Aim of the exercise: Restate word for word the lines of the material below, from the line with "lutowniczych. Typowa podziałka" to the line with "Kullandığını Söylesek?", both lines included, and no others.

Available records:
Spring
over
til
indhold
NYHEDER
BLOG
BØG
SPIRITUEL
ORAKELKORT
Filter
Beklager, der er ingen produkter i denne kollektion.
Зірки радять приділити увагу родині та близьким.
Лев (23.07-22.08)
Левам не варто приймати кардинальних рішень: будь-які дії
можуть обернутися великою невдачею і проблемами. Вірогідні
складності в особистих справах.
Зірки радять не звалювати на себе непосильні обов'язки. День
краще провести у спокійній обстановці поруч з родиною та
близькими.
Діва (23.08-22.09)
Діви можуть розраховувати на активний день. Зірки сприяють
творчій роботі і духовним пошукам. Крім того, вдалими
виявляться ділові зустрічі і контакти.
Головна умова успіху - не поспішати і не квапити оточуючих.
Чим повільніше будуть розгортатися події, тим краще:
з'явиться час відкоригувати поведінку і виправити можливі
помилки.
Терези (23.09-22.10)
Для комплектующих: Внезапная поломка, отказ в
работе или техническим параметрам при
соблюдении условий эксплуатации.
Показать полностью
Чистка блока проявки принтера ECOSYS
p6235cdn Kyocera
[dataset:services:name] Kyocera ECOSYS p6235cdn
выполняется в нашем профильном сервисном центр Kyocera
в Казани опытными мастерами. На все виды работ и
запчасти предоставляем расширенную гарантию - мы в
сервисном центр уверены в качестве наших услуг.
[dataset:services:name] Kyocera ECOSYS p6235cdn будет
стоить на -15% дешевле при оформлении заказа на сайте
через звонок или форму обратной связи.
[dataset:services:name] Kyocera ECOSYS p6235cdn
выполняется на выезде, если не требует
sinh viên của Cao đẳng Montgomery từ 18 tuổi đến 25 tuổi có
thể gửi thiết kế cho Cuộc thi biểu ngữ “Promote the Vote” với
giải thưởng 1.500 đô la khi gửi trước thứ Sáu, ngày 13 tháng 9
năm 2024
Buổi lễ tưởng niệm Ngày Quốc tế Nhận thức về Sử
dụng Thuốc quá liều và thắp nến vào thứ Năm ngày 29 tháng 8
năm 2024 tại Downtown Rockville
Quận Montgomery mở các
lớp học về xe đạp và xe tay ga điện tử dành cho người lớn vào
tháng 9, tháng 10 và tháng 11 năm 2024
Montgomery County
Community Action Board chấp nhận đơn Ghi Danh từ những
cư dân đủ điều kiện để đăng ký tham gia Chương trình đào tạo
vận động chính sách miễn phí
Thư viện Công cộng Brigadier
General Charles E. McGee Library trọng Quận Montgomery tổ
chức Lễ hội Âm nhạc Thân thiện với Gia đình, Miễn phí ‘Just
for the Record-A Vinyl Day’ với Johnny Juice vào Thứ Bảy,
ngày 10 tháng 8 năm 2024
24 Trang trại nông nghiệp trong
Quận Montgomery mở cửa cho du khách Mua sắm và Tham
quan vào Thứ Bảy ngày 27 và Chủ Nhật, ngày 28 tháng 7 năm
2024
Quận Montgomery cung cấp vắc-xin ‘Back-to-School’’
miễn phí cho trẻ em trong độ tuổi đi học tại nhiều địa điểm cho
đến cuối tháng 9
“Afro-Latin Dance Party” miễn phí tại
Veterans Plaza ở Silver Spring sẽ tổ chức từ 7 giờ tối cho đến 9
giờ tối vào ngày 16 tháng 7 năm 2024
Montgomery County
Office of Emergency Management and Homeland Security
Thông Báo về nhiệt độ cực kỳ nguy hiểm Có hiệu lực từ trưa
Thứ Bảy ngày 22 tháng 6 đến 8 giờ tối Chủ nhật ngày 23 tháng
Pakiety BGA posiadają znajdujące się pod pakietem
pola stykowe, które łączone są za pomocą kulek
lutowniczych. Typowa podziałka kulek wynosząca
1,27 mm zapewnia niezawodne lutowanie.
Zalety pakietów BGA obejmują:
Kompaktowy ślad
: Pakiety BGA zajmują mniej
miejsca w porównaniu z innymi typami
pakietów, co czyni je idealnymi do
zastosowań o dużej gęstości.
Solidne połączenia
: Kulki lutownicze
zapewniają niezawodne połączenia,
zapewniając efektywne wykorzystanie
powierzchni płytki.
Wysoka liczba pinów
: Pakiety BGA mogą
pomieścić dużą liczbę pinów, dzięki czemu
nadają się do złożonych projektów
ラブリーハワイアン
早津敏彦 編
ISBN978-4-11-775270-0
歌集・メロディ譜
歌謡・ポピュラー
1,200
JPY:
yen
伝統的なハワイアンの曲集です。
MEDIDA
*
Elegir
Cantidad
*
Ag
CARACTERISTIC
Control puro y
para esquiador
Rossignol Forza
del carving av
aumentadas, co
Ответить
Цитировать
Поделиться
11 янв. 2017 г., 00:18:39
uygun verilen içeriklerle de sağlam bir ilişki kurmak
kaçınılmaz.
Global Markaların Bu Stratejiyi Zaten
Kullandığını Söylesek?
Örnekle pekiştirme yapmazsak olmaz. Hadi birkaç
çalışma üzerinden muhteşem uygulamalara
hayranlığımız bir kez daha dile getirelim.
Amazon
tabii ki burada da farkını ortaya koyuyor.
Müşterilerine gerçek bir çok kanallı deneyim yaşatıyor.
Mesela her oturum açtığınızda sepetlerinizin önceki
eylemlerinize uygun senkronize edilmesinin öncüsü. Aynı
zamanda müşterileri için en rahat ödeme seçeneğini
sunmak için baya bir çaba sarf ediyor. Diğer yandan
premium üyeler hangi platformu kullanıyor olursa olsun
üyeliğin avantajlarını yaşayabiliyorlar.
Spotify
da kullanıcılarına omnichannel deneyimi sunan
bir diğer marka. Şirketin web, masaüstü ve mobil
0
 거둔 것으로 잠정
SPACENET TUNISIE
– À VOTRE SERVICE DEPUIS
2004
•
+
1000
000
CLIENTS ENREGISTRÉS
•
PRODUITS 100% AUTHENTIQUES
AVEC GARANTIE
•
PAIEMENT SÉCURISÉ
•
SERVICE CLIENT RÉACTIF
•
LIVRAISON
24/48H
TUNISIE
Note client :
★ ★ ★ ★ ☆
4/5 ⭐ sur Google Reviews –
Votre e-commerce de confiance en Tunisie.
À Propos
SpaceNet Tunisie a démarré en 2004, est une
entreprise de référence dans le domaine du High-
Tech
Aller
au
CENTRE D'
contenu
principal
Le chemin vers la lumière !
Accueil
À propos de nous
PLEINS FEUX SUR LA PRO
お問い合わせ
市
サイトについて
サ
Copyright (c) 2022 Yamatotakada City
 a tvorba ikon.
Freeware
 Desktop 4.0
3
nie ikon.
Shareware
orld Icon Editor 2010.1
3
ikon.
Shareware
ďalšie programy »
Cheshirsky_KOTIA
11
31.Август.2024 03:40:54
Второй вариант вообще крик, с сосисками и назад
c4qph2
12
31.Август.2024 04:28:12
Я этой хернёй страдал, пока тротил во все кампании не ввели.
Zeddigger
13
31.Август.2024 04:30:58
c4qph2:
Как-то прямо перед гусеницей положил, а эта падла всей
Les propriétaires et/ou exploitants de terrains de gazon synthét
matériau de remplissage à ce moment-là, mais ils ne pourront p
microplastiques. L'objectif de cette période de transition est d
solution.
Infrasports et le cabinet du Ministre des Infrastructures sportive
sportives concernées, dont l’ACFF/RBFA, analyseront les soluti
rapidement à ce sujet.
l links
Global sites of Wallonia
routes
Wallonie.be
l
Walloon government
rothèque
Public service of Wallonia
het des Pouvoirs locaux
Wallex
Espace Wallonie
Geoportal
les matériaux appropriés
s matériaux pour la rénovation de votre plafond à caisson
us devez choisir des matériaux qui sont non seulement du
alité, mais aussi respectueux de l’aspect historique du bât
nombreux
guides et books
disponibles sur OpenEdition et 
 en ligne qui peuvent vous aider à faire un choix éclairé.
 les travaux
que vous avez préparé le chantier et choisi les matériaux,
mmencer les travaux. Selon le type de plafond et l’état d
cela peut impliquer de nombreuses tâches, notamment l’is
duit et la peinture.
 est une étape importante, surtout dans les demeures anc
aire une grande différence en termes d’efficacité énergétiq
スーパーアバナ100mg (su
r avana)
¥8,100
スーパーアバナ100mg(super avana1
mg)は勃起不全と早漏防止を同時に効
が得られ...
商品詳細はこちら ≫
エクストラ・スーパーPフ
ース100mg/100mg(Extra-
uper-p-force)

Solution to this problem:
lutowniczych. Typowa podziałka kulek wynosząca
1,27 mm zapewnia niezawodne lutowanie.
Zalety pakietów BGA obejmują:
Kompaktowy ślad
: Pakiety BGA zajmują mniej
miejsca w porównaniu z innymi typami
pakietów, co czyni je idealnymi do
zastosowań o dużej gęstości.
Solidne połączenia
: Kulki lutownicze
zapewniają niezawodne połączenia,
zapewniając efektywne wykorzystanie
powierzchni płytki.
Wysoka liczba pinów
: Pakiety BGA mogą
pomieścić dużą liczbę pinów, dzięki czemu
nadają się do złożonych projektów
ラブリーハワイアン
早津敏彦 編
ISBN978-4-11-775270-0
歌集・メロディ譜
歌謡・ポピュラー
1,200
JPY:
yen
伝統的なハワイアンの曲集です。
MEDIDA
*
Elegir
Cantidad
*
Ag
CARACTERISTIC
Control puro y
para esquiador
Rossignol Forza
del carving av
aumentadas, co
Ответить
Цитировать
Поделиться
11 янв. 2017 г., 00:18:39
uygun verilen içeriklerle de sağlam bir ilişki kurmak
kaçınılmaz.
Global Markaların Bu Stratejiyi Zaten
Kullandığını Söylesek?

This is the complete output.